▶ STATED GOAL
Reproduce all the entries exactly.

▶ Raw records
** begin **

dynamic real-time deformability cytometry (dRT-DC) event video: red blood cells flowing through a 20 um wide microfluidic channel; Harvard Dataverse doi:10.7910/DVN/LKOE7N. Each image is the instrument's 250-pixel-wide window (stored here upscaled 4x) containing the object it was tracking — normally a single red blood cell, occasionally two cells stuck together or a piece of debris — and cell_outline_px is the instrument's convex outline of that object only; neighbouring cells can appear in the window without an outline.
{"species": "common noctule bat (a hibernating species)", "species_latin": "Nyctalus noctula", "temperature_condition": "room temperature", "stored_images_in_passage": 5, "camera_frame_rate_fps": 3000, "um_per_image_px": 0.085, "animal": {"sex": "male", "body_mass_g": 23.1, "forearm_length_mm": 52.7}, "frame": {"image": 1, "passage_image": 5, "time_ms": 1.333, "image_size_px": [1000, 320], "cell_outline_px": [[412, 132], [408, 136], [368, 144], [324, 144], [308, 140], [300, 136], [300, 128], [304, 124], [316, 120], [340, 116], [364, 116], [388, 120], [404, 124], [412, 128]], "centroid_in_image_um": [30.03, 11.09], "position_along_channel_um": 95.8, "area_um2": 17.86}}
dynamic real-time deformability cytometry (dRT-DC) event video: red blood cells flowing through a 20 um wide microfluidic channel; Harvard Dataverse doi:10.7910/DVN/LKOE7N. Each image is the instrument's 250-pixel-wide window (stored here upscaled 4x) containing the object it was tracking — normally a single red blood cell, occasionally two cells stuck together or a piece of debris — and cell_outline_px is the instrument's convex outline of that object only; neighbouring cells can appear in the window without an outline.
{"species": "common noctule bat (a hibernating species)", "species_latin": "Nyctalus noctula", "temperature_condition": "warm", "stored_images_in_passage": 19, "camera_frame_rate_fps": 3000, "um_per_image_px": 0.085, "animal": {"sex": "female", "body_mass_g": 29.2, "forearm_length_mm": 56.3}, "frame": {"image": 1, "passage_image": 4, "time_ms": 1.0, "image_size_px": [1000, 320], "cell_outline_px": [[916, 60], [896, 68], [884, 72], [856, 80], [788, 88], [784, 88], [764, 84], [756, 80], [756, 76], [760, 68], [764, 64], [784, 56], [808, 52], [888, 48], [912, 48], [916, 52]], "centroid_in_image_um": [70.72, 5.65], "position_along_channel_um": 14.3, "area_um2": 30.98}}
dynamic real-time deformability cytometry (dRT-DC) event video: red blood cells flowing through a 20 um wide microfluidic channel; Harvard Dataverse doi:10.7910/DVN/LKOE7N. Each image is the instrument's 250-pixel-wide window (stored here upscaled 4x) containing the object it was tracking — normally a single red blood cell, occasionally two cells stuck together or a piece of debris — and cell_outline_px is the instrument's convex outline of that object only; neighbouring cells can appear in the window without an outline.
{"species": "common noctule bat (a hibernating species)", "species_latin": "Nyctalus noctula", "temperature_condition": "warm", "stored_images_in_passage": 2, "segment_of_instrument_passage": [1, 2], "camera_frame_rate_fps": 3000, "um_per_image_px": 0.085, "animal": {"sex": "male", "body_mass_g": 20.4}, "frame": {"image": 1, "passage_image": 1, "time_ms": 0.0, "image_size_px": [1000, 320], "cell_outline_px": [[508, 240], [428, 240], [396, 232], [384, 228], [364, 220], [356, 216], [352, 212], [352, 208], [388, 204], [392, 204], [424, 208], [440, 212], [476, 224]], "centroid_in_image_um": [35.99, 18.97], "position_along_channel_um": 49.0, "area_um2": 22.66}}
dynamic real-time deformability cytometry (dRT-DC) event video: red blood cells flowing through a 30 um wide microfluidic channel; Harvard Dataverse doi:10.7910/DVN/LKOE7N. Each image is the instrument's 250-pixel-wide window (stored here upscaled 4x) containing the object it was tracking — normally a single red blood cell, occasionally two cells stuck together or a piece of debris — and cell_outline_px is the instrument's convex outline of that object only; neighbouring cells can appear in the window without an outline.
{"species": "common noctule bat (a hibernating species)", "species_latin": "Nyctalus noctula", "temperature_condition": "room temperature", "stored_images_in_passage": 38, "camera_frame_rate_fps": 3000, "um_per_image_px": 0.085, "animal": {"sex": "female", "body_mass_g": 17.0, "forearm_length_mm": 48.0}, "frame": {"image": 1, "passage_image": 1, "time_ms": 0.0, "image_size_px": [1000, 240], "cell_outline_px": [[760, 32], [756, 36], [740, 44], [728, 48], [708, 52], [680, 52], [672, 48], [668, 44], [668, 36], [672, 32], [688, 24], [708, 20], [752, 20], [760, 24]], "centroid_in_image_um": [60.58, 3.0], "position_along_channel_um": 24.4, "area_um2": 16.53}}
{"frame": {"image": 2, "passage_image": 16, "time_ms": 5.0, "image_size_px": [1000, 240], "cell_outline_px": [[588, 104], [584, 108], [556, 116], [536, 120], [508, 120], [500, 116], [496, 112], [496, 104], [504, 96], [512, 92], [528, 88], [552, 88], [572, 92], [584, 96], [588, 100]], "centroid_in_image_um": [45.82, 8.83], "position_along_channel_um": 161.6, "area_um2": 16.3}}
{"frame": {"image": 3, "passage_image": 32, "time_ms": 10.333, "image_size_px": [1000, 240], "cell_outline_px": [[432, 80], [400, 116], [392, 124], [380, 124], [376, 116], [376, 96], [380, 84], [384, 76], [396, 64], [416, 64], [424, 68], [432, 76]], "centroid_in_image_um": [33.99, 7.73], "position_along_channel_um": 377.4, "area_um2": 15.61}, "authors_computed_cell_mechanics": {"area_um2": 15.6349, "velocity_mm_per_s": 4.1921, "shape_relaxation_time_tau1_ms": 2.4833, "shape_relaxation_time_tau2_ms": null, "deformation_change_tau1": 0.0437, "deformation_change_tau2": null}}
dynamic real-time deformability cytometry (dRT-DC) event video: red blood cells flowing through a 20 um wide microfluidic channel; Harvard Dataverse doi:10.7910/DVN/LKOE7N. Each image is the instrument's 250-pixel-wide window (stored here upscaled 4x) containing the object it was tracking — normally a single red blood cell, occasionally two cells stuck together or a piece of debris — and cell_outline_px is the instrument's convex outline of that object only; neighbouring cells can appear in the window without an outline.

** end **

▶ TASK SOLUTION
dynamic real-time deformability cytometry (dRT-DC) event video: red blood cells flowing through a 20 um wide microfluidic channel; Harvard Dataverse doi:10.7910/DVN/LKOE7N. Each image is the instrument's 250-pixel-wide window (stored here upscaled 4x) containing the object it was tracking — normally a single red blood cell, occasionally two cells stuck together or a piece of debris — and cell_outline_px is the instrument's convex outline of that object only; neighbouring cells can appear in the window without an outline.
{"species": "common noctule bat (a hibernating species)", "species_latin": "Nyctalus noctula", "temperature_condition": "room temperature", "stored_images_in_passage": 5, "camera_frame_rate_fps": 3000, "um_per_image_px": 0.085, "animal": {"sex": "male", "body_mass_g": 23.1, "forearm_length_mm": 52.7}, "frame": {"image": 1, "passage_image": 5, "time_ms": 1.333, "image_size_px": [1000, 320], "cell_outline_px": [[412, 132], [408, 136], [368, 144], [324, 144], [308, 140], [300, 136], [300, 128], [304, 124], [316, 120], [340, 116], [364, 116], [388, 120], [404, 124], [412, 128]], "centroid_in_image_um": [30.03, 11.09], "position_along_channel_um": 95.8, "area_um2": 17.86}}
dynamic real-time deformability cytometry (dRT-DC) event video: red blood cells flowing through a 20 um wide microfluidic channel; Harvard Dataverse doi:10.7910/DVN/LKOE7N. Each image is the instrument's 250-pixel-wide window (stored here upscaled 4x) containing the object it was tracking — normally a single red blood cell, occasionally two cells stuck together or a piece of debris — and cell_outline_px is the instrument's convex outline of that object only; neighbouring cells can appear in the window without an outline.
{"species": "common noctule bat (a hibernating species)", "species_latin": "Nyctalus noctula", "temperature_condition": "warm", "stored_images_in_passage": 19, "camera_frame_rate_fps": 3000, "um_per_image_px": 0.085, "animal": {"sex": "female", "body_mass_g": 29.2, "forearm_length_mm": 56.3}, "frame": {"image": 1, "passage_image": 4, "time_ms": 1.0, "image_size_px": [1000, 320], "cell_outline_px": [[916, 60], [896, 68], [884, 72], [856, 80], [788, 88], [784, 88], [764, 84], [756, 80], [756, 76], [760, 68], [764, 64], [784, 56], [808, 52], [888, 48], [912, 48], [916, 52]], "centroid_in_image_um": [70.72, 5.65], "position_along_channel_um": 14.3, "area_um2": 30.98}}
dynamic real-time deformability cytometry (dRT-DC) event video: red blood cells flowing through a 20 um wide microfluidic channel; Harvard Dataverse doi:10.7910/DVN/LKOE7N. Each image is the instrument's 250-pixel-wide window (stored here upscaled 4x) containing the object it was tracking — normally a single red blood cell, occasionally two cells stuck together or a piece of debris — and cell_outline_px is the instrument's convex outline of that object only; neighbouring cells can appear in the window without an outline.
{"species": "common noctule bat (a hibernating species)", "species_latin": "Nyctalus noctula", "temperature_condition": "warm", "stored_images_in_passage": 2, "segment_of_instrument_passage": [1, 2], "camera_frame_rate_fps": 3000, "um_per_image_px": 0.085, "animal": {"sex": "male", "body_mass_g": 20.4}, "frame": {"image": 1, "passage_image": 1, "time_ms": 0.0, "image_size_px": [1000, 320], "cell_outline_px": [[508, 240], [428, 240], [396, 232], [384, 228], [364, 220], [356, 216], [352, 212], [352, 208], [388, 204], [392, 204], [424, 208], [440, 212], [476, 224]], "centroid_in_image_um": [35.99, 18.97], "position_along_channel_um": 49.0, "area_um2": 22.66}}
dynamic real-time deformability cytometry (dRT-DC) event video: red blood cells flowing through a 30 um wide microfluidic channel; Harvard Dataverse doi:10.7910/DVN/LKOE7N. Each image is the instrument's 250-pixel-wide window (stored here upscaled 4x) containing the object it was tracking — normally a single red blood cell, occasionally two cells stuck together or a piece of debris — and cell_outline_px is the instrument's convex outline of that object only; neighbouring cells can appear in the window without an outline.
{"species": "common noctule bat (a hibernating species)", "species_latin": "Nyctalus noctula", "temperature_condition": "room temperature", "stored_images_in_passage": 38, "camera_frame_rate_fps": 3000, "um_per_image_px": 0.085, "animal": {"sex": "female", "body_mass_g": 17.0, "forearm_length_mm": 48.0}, "frame": {"image": 1, "passage_image": 1, "time_ms": 0.0, "image_size_px": [1000, 240], "cell_outline_px": [[760, 32], [756, 36], [740, 44], [728, 48], [708, 52], [680, 52], [672, 48], [668, 44], [668, 36], [672, 32], [688, 24], [708, 20], [752, 20], [760, 24]], "centroid_in_image_um": [60.58, 3.0], "position_along_channel_um": 24.4, "area_um2": 16.53}}
{"frame": {"image": 2, "passage_image": 16, "time_ms": 5.0, "image_size_px": [1000, 240], "cell_outline_px": [[588, 104], [584, 108], [556, 116], [536, 120], [508, 120], [500, 116], [496, 112], [496, 104], [504, 96], [512, 92], [528, 88], [552, 88], [572, 92], [584, 96], [588, 100]], "centroid_in_image_um": [45.82, 8.83], "position_along_channel_um": 161.6, "area_um2": 16.3}}
{"frame": {"image": 3, "passage_image": 32, "time_ms": 10.333, "image_size_px": [1000, 240], "cell_outline_px": [[432, 80], [400, 116], [392, 124], [380, 124], [376, 116], [376, 96], [380, 84], [384, 76], [396, 64], [416, 64], [424, 68], [432, 76]], "centroid_in_image_um": [33.99, 7.73], "position_along_channel_um": 377.4, "area_um2": 15.61}, "authors_computed_cell_mechanics": {"area_um2": 15.6349, "velocity_mm_per_s": 4.1921, "shape_relaxation_time_tau1_ms": 2.4833, "shape_relaxation_time_tau2_ms": null, "deformation_change_tau1": 0.0437, "deformation_change_tau2": null}}
dynamic real-time deformability cytometry (dRT-DC) event video: red blood cells flowing through a 20 um wide microfluidic channel; Harvard Dataverse doi:10.7910/DVN/LKOE7N. Each image is the instrument's 250-pixel-wide window (stored here upscaled 4x) containing the object it was tracking — normally a single red blood cell, occasionally two cells stuck together or a piece of debris — and cell_outline_px is the instrument's convex outline of that object only; neighbouring cells can appear in the window without an outline.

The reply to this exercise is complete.